On va mettre à la disposition des agriculteurs un logiciel leur permettant d’évaluer leur engagement dans l’agroécologie. L’idée est d’aller à terme vers un système de certification et éviter que des groupes agroalimentaires utilisent le concept avec le risque de le dévoyer. Cela commence déjà, avec certaines grandes entreprises qui mettent en avant l’agroécologie dans leurs pubs.
Sur le terrain subsistent des incohérences. Pourquoi avoir facilité la création et l’extension des porcheries industrielles ?
Si on n’avait que des Amap
[associations pour le maintien d’une agriculture paysanne] pour nourrir tout le monde, on n’y arriverait pas. On a besoin d’une industrie. Au-delà de 400 porcs, en France, l’éleveur devait demander une autorisation à l’administration. Alors que la réglementation européenne exigeait seulement de le faire au-delà de 2 000 porcs. Nous nous sommes calés sur celle-ci. Cela permet de ne plus attendre trois ans pour valider un projet.
Un joli coup de pouce à l’agrobusiness ?
Non ! C’est donner aux agriculteurs la possibilité de se moderniser et d’assurer leur pérennité. Certains bâtiments d’élevage ne sont parfois pas aux normes de bien-être animal, ni économes en énergie, je suis sûr qu’à
Libé, vous êtes très sensibles à ça…
Admettez qu’il y a une contradiction entre le discours et la pratique…
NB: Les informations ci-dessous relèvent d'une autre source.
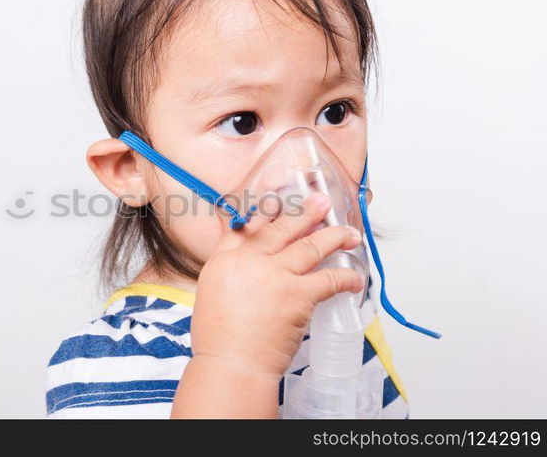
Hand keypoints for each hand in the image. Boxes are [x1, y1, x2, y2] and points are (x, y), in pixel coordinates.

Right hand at [191, 192, 364, 378]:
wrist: (231, 364)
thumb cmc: (220, 340)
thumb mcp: (212, 295)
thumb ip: (231, 274)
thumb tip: (250, 268)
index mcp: (223, 260)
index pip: (245, 226)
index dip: (266, 211)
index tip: (280, 202)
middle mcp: (248, 260)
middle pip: (280, 227)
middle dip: (305, 212)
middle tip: (322, 202)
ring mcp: (274, 275)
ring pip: (310, 246)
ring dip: (334, 237)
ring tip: (349, 234)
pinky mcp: (297, 294)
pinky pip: (329, 278)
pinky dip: (345, 277)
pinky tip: (354, 278)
L’agroécologie, ce serait des petits établissements avec des petits cochons qui se baladent dehors ? Il y a des contraintes économiques, tout le monde ne peut pas produire ou acheter du porc noir de Bigorre. Sur un produit standard, on est en compétition avec d’autres. Pour que les porcs transforment au mieux leur alimentation en viande, les bâtiments et l’organisation de la production, c’est très important. On pourrait se dire : «pas de ça chez nous», et laisser se délocaliser les productions au Danemark ou en Allemagne.
L’affaire du barrage de Sivens alimente le débat sur les grands projets inutiles et sur l’irrigation…
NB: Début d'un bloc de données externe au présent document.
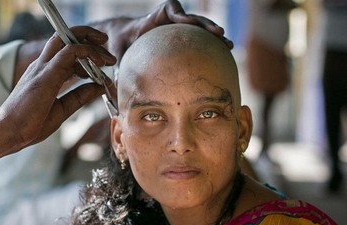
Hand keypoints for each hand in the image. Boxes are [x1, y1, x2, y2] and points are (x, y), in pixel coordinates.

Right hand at [0, 26, 115, 155]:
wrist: (7, 133)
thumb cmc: (28, 124)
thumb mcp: (62, 109)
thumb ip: (79, 96)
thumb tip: (100, 87)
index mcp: (44, 73)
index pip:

Je suis favorable à une retenue plus petite. On a besoin d’irrigation. Surtout pour maintenir de l’élevage dans des zones où les sécheresses deviennent perturbantes avec le réchauffement climatique.
Vous avez défendu le verdissement de la Politique agricole commune (PAC). Mais on pourra mettre des pesticides sur les surfaces d’intérêt écologique. Ce n’est pas très vert tout ça…
Je suis d’accord. Mais c’est plus vert qu’avant. On progresse. Par rapport au débat sur les deux mondes qui s’opposent, on est en train d’ouvrir un espace nouveau, c’est ça qui me motive.
Chaque Etat européen peut désormais décider de cultiver ou non des OGM. Recul ou avancée ?
Les Verts et José Bové voulaient interdire les OGM à l’échelle européenne, tout court. Mais on n’a aucune majorité pour le faire. Jusqu’ici, on se contentait de moratoires qui pouvaient être cassés par le Conseil d’Etat. Désormais, les Etats auront le droit de refuser les OGM pour des questions liées à la dissémination dans l’environnement, la protection des productions de qualité, etc.
Y êtes-vous vraiment opposé ?
A ceux de première génération producteurs de pesticides ou résistants aux herbicides, oui. Aux Etats-Unis, ils ont tellement utilisé d’OGM résistants au Roundup que les mauvaises herbes y sont devenues résistantes. Mais je suis pour l’ouverture d’un débat sur les OGM permettant des réelles améliorations, comme le riz enrichi en vitamines ou les cultures résistantes au stress hydrique. Nous remettrons donc en place le haut conseil sur les biotechnologies.